Task to carry out: In the material below, find every line containing "eder" and copy that line.

Provided data:

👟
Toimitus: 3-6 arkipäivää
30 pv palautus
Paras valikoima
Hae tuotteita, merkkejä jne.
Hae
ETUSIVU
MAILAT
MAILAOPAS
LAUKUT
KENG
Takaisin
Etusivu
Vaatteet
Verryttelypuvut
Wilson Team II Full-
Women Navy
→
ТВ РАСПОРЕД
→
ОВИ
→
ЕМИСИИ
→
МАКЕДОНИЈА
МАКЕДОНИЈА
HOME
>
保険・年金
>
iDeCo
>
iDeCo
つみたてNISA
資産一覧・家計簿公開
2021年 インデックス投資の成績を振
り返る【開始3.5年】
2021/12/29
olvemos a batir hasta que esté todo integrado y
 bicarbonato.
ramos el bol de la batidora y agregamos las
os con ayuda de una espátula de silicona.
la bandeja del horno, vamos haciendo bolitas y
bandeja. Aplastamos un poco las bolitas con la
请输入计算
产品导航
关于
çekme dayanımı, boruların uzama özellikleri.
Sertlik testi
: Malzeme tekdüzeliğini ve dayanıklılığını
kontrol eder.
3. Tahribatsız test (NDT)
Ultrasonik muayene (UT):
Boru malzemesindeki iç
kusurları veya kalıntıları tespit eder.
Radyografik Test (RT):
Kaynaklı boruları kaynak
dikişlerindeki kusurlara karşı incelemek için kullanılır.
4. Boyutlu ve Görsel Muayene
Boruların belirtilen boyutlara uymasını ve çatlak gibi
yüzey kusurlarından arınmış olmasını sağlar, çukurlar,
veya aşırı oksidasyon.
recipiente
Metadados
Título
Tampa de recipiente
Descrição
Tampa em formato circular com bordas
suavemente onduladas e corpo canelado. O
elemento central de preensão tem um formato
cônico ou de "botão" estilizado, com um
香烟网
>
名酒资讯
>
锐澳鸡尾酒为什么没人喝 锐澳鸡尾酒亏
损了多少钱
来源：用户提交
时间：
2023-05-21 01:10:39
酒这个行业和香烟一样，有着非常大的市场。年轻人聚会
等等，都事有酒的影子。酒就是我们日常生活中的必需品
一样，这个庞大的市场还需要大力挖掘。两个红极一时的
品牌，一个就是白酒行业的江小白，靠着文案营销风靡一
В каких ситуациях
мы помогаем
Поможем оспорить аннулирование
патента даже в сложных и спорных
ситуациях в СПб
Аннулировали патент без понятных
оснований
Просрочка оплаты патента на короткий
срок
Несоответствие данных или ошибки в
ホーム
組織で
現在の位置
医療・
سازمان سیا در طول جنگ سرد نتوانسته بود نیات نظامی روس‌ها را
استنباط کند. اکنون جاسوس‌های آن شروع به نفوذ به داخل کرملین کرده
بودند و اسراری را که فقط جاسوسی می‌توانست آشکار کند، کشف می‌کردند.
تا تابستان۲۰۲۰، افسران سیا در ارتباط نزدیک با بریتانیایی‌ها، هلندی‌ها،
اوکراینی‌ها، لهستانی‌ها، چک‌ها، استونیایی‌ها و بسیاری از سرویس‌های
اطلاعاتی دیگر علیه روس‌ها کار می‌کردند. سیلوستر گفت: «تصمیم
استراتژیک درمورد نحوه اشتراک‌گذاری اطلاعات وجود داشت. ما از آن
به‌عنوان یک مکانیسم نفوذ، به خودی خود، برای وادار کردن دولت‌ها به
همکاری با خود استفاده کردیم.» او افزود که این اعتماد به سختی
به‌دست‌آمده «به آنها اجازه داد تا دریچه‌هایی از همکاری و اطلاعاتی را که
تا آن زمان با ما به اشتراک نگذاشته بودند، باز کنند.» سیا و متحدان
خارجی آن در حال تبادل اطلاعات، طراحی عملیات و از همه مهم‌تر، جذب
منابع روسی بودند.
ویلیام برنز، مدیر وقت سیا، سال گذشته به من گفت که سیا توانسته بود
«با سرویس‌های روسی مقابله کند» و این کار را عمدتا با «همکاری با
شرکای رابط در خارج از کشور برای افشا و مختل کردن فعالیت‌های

Answer to the problem:
kontrol eder.
kusurları veya kalıntıları tespit eder.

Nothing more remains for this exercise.